Okay, then we shouldn't be talking about imaginary laws that the Jews had to follow that you have no evidence for existing.
Where does the NT refer to slaves then? Not to bondservants, but to slaves.
If the Bible doesn't mention something, then the Bible ignored it. Maybe Christianity didn't ignore it, but the Bible did. So where is this "common knowledge"? It wasn't common knowledge amongst Romans or Jews that slavery was wrong, so it had to be a new idea that came along with Christianity. Where is your reference that slavery being wrong was common knowledge amongst Christians?
You argument is circular. Because the masters were Christians, they wouldn't own slaves, because Christians don't own slaves, and that's how you know they weren't supposed to. Why did the Christian masters know they weren't supposed to own slaves?
You said that it is because Romans controlled commerce that we know they didn't allow Jews to buy slaves. That is non-sequitur. There is nothing special about slavery in that statement. We could apply that logic to any product that Jews wanted to purchase. If you want to claim that Jews weren't allowed to purchase slaves, you need to show me a reference to a Roman law that says they couldn't or a reference to a Jew talking about a such a restriction. Otherwise it is imagined.
I can see you are putting quite an effort into proving the immorality of certain cultural aspects of 3500-year-old civilizations, not to mention that Paul seemed to be focused on personal relationships rather than hot-button issues of our day such as equality.
But why think the Bible is reducible to a moral code?
Given that it claims to be both Divine and Human in origin, why think authors didn't have freedom to represent their prescientific view of science, or premedical view of medicine, or that in a world where ever culture had slaves that the ancient Israelites would limit the abuses of slavery and maximize the benefits (safety, food, shelter, for the poor and dispossessed)?
By misrepresenting the point of the collection of books as a moral code, you created a straw man.
Secondly, you are quibbling over word usage when you could have pointed out that tradition has it that the Torah was written by a murderer (Moses), and a good portion of Psalms was written by a murderer (David), and a good portion of the New Testament was written by an accomplice to murder (Paul, chased down many Christian leaders, and imprisoned them, some of which were stoned to death).
When ever you transport a modern view back into history as a way to judge that culture, you have committed the fallacy of anachronism.
Clearly the Bible is written, not as a moral code but as a variety of experiences having to do with God or his people written by over 40 authors, from Kings to outlaws, criminals to heroes, the poorest to the richest, spanning 1500+ years.
You can get Christians to argue due to their lack of knowledge about your particular fallacies or intuition about your rhetorical strategies, sure. But why not ask Christians questions that would anchor your premises?
1. What is the nature of the Bible?
2. How is it different that other religious books?

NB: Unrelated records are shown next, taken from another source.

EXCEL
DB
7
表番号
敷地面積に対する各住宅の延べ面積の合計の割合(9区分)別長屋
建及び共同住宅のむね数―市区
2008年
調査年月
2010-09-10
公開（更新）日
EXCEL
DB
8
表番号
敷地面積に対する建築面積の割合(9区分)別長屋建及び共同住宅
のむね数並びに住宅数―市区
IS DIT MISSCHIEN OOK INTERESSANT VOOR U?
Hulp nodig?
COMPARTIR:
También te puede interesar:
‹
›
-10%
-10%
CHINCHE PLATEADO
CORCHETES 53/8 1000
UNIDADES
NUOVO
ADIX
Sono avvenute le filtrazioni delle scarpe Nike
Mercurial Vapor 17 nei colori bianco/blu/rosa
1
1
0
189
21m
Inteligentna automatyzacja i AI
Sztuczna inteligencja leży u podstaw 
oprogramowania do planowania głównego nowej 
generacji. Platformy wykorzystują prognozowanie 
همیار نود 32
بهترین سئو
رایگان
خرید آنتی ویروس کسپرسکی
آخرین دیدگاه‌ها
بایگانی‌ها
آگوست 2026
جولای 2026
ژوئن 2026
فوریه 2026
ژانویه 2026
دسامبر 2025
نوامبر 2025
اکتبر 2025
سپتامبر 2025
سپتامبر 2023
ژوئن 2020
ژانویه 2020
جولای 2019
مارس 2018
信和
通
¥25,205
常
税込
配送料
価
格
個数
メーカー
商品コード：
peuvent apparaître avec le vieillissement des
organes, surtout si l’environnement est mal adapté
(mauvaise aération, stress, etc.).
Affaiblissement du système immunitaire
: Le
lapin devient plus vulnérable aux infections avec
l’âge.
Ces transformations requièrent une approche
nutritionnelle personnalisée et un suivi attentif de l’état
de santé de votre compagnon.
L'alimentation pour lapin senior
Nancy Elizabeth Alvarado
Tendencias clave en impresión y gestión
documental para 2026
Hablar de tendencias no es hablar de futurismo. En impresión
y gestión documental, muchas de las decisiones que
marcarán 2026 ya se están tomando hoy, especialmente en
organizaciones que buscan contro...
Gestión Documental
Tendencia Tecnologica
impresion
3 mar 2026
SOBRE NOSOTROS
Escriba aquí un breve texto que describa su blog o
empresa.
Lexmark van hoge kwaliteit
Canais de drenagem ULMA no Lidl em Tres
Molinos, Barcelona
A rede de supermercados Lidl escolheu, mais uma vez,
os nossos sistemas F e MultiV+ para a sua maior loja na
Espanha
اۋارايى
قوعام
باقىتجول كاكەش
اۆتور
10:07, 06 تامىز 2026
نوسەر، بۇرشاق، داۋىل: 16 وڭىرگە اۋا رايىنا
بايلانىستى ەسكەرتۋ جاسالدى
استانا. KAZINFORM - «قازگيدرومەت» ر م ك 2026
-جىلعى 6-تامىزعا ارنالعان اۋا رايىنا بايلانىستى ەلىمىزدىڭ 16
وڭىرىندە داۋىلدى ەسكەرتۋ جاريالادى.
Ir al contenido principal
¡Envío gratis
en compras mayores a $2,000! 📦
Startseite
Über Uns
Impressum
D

3. What is the nature of "The Law," as recorded in the OT?
4. Is that Law a universal moral code?
5. Why did the authors of the Old and New Testaments only interact mildly about great social injustices? (This may not be the case)
6. Why did Christians creat the first:
Elder hostiles
Orphanages
Hospitals
Shelters for the poor
If their scriptures didn't even provide freedom for slavery?
7. Why did the Jews treat foreigners, widows, orphans, poor, infirm so much better than all their neighboring cultures?
If in fact one is a "seeker," one would expect questions about the nature of the thing one is seeking, rather than strawman constructions popular to individuals's go are clearly not seeking (New Atheists).
Seekers don't defend fallacious propaganda. Propagandist do.
The New Atheist never tire, but "seekers" learn and change their arguments into sound ones.